Of the 21 deals transacted in the out-of-town market, the letting to SD Taylor at Turnberry Business Park in Morley was the only one above 5,000 sq ft to complete in this quarter.

Total 2016 Leeds city centre take-up stood at 430,000 sq ft, compared with 679,000 sq ft in 2015 which was the second highest year on record. Full year activity in the out-of-town market reached 312,000 sq ft compared with 268,000 sq ft from the previous year.

Richard Thornton from JLL said: “The Leeds office market showed its resilience last year with total 2016 take-up in line with our forecasts and a new headline rent set. Activity was however more subdued in the final three months of the year, as the impact of Brexit made some occupiers more cautious. Equally, a number of larger deals anticipated to complete in Q4 slipped into 2017 and will immediately boost this year’s figures.

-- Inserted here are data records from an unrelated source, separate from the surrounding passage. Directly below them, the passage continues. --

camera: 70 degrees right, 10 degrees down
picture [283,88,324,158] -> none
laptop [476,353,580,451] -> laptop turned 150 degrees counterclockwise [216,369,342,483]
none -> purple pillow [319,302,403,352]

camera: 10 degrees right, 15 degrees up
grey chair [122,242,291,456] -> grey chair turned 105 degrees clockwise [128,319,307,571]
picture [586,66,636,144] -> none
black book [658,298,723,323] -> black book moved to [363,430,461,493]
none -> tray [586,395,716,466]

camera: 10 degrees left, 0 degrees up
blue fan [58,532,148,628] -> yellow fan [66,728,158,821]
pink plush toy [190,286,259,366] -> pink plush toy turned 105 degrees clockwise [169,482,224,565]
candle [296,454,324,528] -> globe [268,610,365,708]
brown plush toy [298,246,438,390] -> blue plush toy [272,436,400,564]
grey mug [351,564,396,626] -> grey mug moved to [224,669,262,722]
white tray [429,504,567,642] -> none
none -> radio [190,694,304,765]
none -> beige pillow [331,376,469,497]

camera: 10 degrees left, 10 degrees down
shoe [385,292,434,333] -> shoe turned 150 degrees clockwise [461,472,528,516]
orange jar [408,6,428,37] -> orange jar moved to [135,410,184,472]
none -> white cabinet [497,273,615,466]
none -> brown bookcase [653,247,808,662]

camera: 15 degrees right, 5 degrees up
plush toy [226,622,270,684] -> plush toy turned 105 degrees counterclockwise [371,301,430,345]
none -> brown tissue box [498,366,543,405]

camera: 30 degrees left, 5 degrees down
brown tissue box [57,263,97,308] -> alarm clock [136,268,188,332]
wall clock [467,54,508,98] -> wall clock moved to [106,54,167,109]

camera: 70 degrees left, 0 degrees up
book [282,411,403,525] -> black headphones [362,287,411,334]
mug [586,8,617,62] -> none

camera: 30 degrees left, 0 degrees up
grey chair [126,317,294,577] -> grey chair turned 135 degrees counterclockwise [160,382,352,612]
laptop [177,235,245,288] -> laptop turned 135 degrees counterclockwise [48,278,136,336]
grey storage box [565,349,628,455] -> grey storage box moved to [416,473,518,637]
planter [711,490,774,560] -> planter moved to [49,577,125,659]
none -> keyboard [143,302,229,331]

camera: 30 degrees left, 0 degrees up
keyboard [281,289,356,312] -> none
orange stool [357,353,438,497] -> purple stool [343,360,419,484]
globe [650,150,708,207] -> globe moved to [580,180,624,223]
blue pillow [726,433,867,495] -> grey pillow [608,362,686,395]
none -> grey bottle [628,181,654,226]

“There’s currently around 500,000 sq ft of live office requirements for grade A space in the market, along with public sector requirements and a flurry of upcoming lease events within the city centre will boost take up in 2017.”

What is clear is that occupiers continue to want good quality office space. Schemes such as M&G’s Central Square and MEPC’s Wellington Place were major city centre benefactors last year with deals to the likes of RSM, BDO, Ward Hadaway and Sky Bet.

“The letting to BDO set a new benchmark rent in Q4 and we anticipate prime office rents will continue their steady upward trajectory. This underlines the continued demand for Grade A stock and low levels of new supply.”